Por aqui, o tema ainda é pouco explorado. A julgar pela agenda dos investidores com participação mais ativa e dos defensores da boa governança, alterações nas práticas de divulgação atuais não são tidas como prioridade. O regulador, no entanto, planeja lhe reservar um espaço na nova Instrução 202, que irá dispor sobre o registro de companhias abertas, ainda sem prazo para sair. Aproveitando a trilha aberta pelas novas regras lá de fora, a Capital Aberto fez um levantamento das práticas atuais de companhias brasileiras listadas nas bolsas norteamericanas e no Novo Mercado e foi ouvir o que investidores e especialistas em governança entendem ser preciso aprimorar.

Tudo indica que o nível de transparência e detalhamento conferido à divulgação da remuneração dos administradores das nossas companhias, mesmo com as mudanças projetadas, vá continuar bem distante do internacional. A primeira diferença diz respeito à tendência de relatar os valores individualizados de cada gestor. Obrigatória nos Estados Unidos e adotada em boa parte dos países da UE, a prática nem chega a ser cogitada. Alegando questões relacionadas à violência urbana e ao risco que tal informação colocaria à segurança pessoal dos executivos, os mais diversos interlocutores descartam a possibilidade de imediato. Um deles é o próprio presidente da Comissão de Valores Mobiliários (CVM), Marcelo Trindade. “Infelizmente, os riscos de seqüestro são uma restrição real do nosso mercado, que obrigam a divulgação pelo agregado.” Ele afirma que, embora nada tenha sido definido ainda, uma das hipóteses a ser avaliada na nova instrução é a segregação desses valores em grupos menores, separando executivos de conselheiros, por exemplo.
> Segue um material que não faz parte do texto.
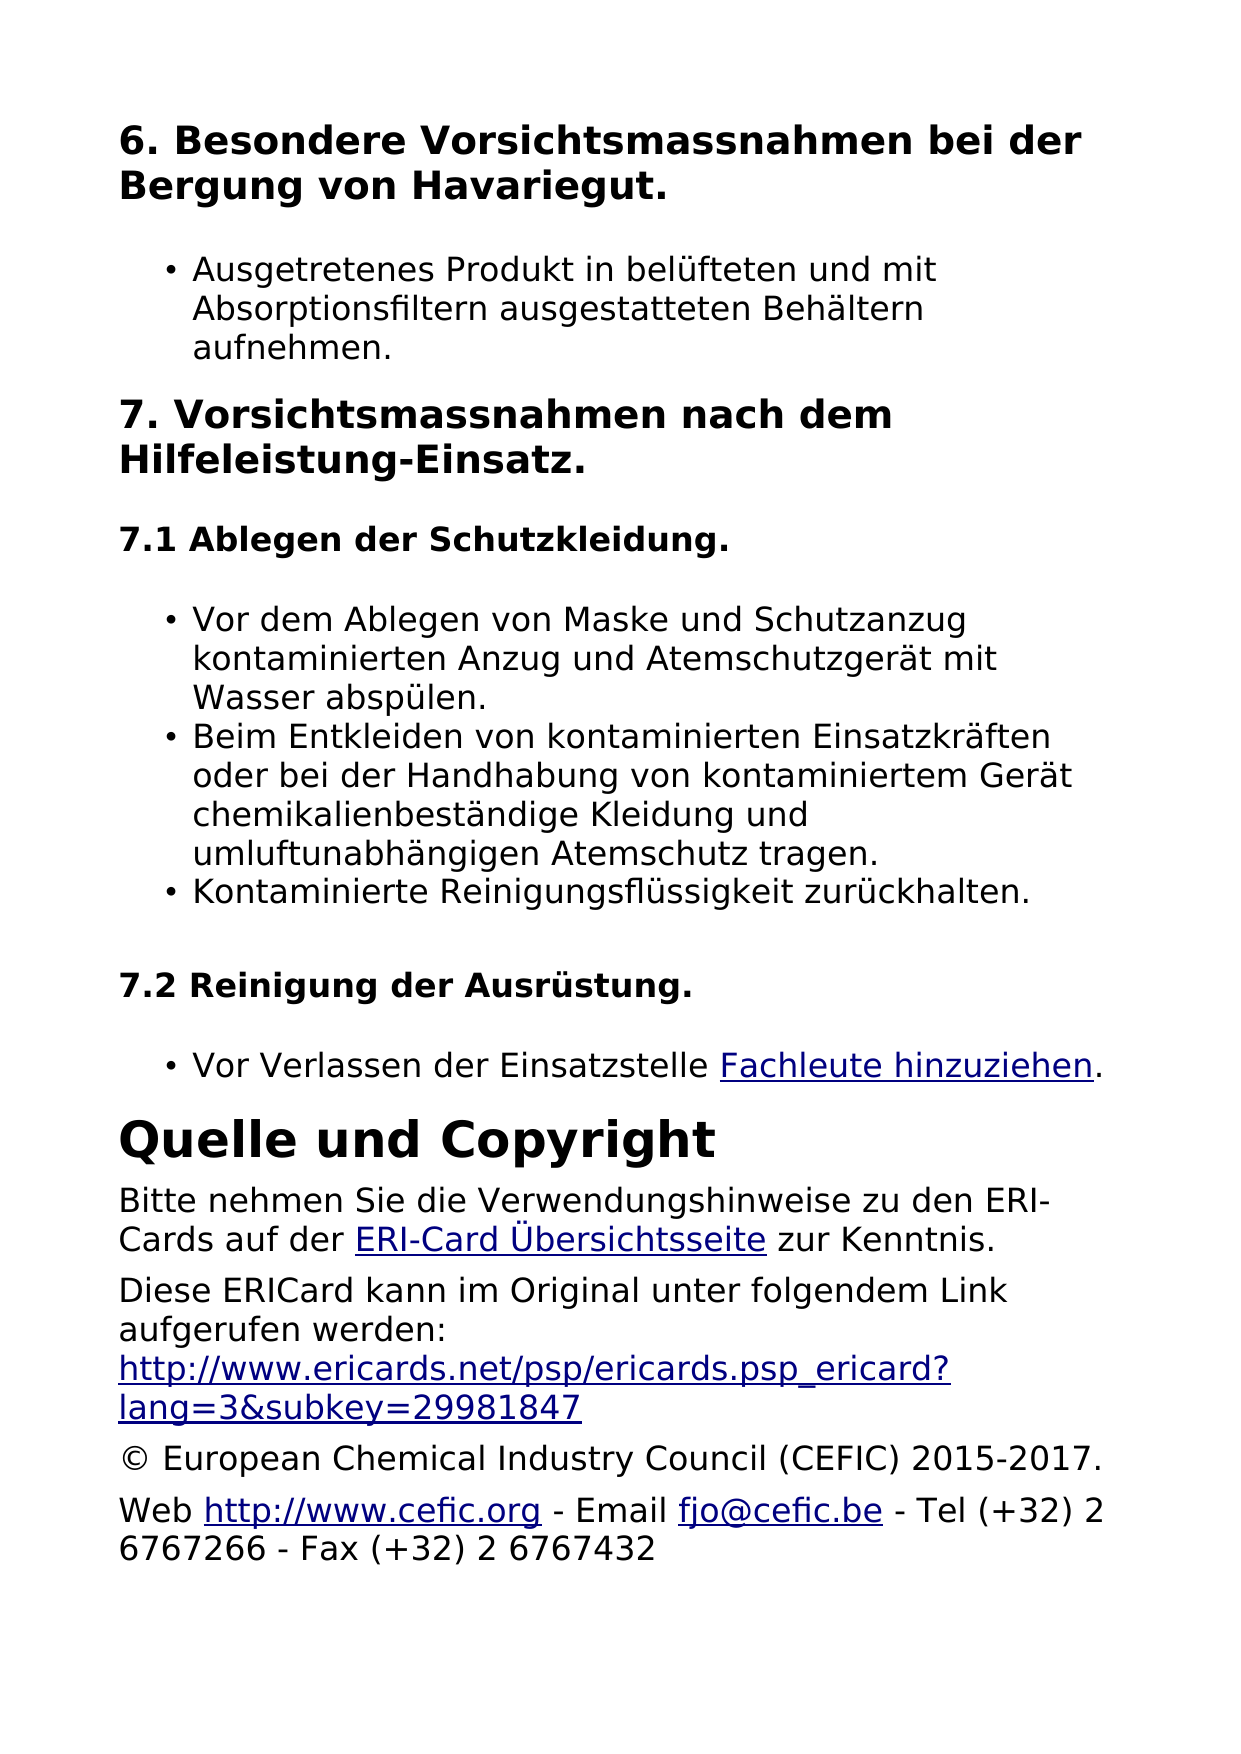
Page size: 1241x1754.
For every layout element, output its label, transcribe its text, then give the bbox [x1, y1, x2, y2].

list Beim Entkleiden von kontaminierten Einsatzkräften oder bei der Handhabung von kontaminiertem Gerät chemikalienbeständige Kleidung und umluftunabhängigen Atemschutz tragen. [177, 717, 1122, 873]
list Ausgetretenes Produkt in belüfteten und mit Absorptionsfiltern ausgestatteten Behältern aufnehmen. [177, 251, 1122, 367]
subtitle 7.1 Ablegen der Schutzkleidung. [118, 520, 1122, 559]
text Web http://www.cefic.org - Email fjo@cefic.be - Tel (+32) 2 6767266 - Fax (+32) 2 6767432 [118, 1491, 1122, 1569]
subtitle 7. Vorsichtsmassnahmen nach dem Hilfeleistung-Einsatz. [118, 392, 1122, 482]
list Kontaminierte Reinigungsflüssigkeit zurückhalten. [177, 873, 1122, 912]
list Vor dem Ablegen von Maske und Schutzanzug kontaminierten Anzug und Atemschutzgerät mit Wasser abspülen. [177, 601, 1122, 717]
subtitle Quelle und Copyright [118, 1111, 1122, 1169]
text Diese ERICard kann im Original unter folgendem Link aufgerufen werden: http://www.ericards.net/psp/ericards.psp_ericard?lang=3&subkey=29981847 [118, 1272, 1122, 1427]
subtitle 6. Besondere Vorsichtsmassnahmen bei der Bergung von Havariegut. [118, 118, 1122, 208]
list Vor Verlassen der Einsatzstelle Fachleute hinzuziehen. [177, 1047, 1122, 1086]
text © European Chemical Industry Council (CEFIC) 2015-2017. [118, 1440, 1122, 1478]
text [118, 1581, 1122, 1620]
text Bitte nehmen Sie die Verwendungshinweise zu den ERI-Cards auf der ERI-Card Übersichtsseite zur Kenntnis. [118, 1182, 1122, 1259]
subtitle 7.2 Reinigung der Ausrüstung. [118, 966, 1122, 1005]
O objetivo da divulgação individualizada não é, prioritariamente, permitir que o investidor julgue se este ou aquele executivo ganha demais — embora esse aspecto tenha especial relevância no mercado norte-americano, cujo histórico apresenta casos extremos, como o do famoso ex-presidente da Disney, Michael Eisner. O propósito real é facilitar a análise da adequação do pacote de pagamentos às respectivas responsabilidades e ao grau de contribuição daquele profissional para os resultados gerais da companhia.
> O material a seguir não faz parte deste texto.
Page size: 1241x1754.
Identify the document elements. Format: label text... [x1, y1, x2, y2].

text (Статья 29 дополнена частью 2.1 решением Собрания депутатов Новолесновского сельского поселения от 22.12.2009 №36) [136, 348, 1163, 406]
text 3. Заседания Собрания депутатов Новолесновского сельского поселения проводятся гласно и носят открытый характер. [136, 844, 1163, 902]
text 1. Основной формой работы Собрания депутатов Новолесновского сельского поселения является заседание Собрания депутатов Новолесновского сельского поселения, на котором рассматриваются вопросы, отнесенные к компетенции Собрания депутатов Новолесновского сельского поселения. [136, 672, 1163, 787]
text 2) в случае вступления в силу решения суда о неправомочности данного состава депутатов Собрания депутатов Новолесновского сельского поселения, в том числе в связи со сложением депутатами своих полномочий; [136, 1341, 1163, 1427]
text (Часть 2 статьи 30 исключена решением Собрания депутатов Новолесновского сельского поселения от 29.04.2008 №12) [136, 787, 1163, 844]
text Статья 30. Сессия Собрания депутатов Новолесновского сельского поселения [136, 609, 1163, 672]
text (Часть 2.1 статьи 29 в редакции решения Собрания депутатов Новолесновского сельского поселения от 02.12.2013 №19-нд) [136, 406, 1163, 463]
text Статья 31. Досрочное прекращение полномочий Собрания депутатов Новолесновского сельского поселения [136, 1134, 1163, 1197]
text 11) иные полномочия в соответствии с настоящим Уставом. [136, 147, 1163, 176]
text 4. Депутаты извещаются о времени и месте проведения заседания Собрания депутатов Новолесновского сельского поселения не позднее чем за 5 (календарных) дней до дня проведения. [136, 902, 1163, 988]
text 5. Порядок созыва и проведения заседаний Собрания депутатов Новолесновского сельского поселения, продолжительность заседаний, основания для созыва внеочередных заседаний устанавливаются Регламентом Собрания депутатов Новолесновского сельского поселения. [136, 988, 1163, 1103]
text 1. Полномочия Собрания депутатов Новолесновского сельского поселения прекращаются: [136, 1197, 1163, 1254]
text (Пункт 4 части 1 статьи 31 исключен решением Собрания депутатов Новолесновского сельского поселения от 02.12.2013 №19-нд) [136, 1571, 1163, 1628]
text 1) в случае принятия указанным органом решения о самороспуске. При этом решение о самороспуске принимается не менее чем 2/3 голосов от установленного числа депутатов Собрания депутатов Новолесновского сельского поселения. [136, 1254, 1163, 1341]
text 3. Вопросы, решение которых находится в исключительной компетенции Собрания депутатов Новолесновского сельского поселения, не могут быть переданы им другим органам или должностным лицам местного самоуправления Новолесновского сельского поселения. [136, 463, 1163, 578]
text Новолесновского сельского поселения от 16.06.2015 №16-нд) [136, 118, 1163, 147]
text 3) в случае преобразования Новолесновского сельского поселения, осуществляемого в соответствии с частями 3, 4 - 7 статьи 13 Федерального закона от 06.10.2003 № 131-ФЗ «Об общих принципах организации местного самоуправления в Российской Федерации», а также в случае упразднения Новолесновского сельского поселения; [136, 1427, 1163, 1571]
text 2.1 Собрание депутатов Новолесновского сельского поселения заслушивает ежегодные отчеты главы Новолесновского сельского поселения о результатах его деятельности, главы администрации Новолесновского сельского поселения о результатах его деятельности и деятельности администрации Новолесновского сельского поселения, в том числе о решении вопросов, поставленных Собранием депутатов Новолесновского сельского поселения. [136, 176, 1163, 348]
Na opinião de Cristiano Souza, sócio da gestora de recursos Dynamo, uma divulgação adequada da política de remuneração poderia dar conta de boa parte dessa tarefa — e até dispensar a divulgação dos salários individuais. Ele aponta como informações imprescindíveis a parcela do salário total que está atrelada à geração de resultados, quais de seus indicadores são utilizados para determinar essa remuneração variável (como, por exemplo, a geração de caixa medida pelo Ebitda ou o custo de capital), quais as formas de pagamento (dinheiro, ações, opções de compra) e também as características dos planos de compra de opções (preço e critérios de concessão, percentual do total de ações em circulação atrelado a esses planos e tempo de exercício).
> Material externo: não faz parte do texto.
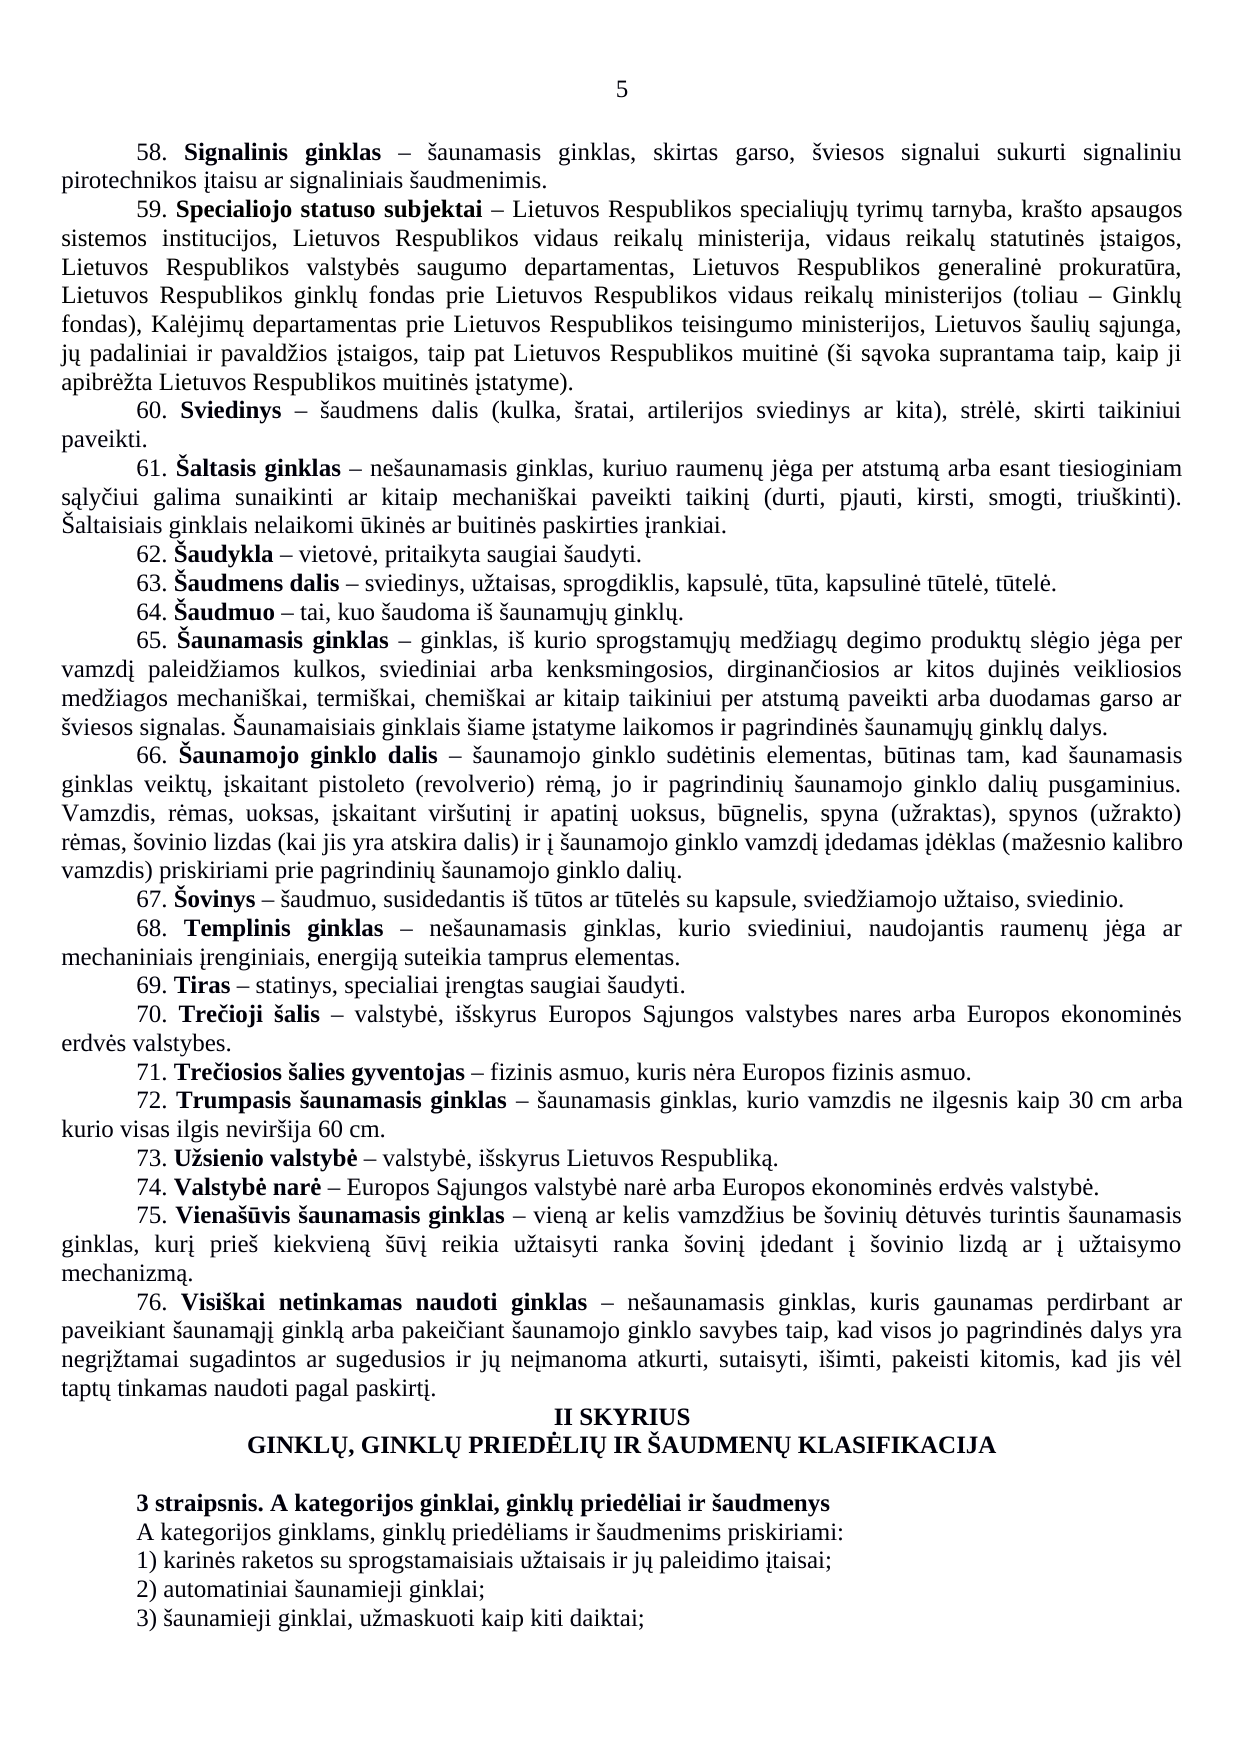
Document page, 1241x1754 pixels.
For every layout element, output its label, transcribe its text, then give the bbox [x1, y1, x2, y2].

TRABALHO DE INVESTIGAÇÃO — A maioria dessas informações consta da política de concessão de planos de opções que as companhias são obrigadas pela Deliberação 371 da CVM a detalhar nas notas explicativas de seus balanços. Outras só podem ser obtidas diretamente, por meio de consulta específica. Assim, o sistema de divulgação delimitado pela legislação atual, apesar de elogiado pelo mercado em geral, requer um trabalho de análise mais aprofundada que Souza, da Dynamo, define como um “acompanhamento ad hoc”. Para tanto, é necessário dispor de tempo, conhecimento especializado e, de preferência, participar das assembléias de acionistas.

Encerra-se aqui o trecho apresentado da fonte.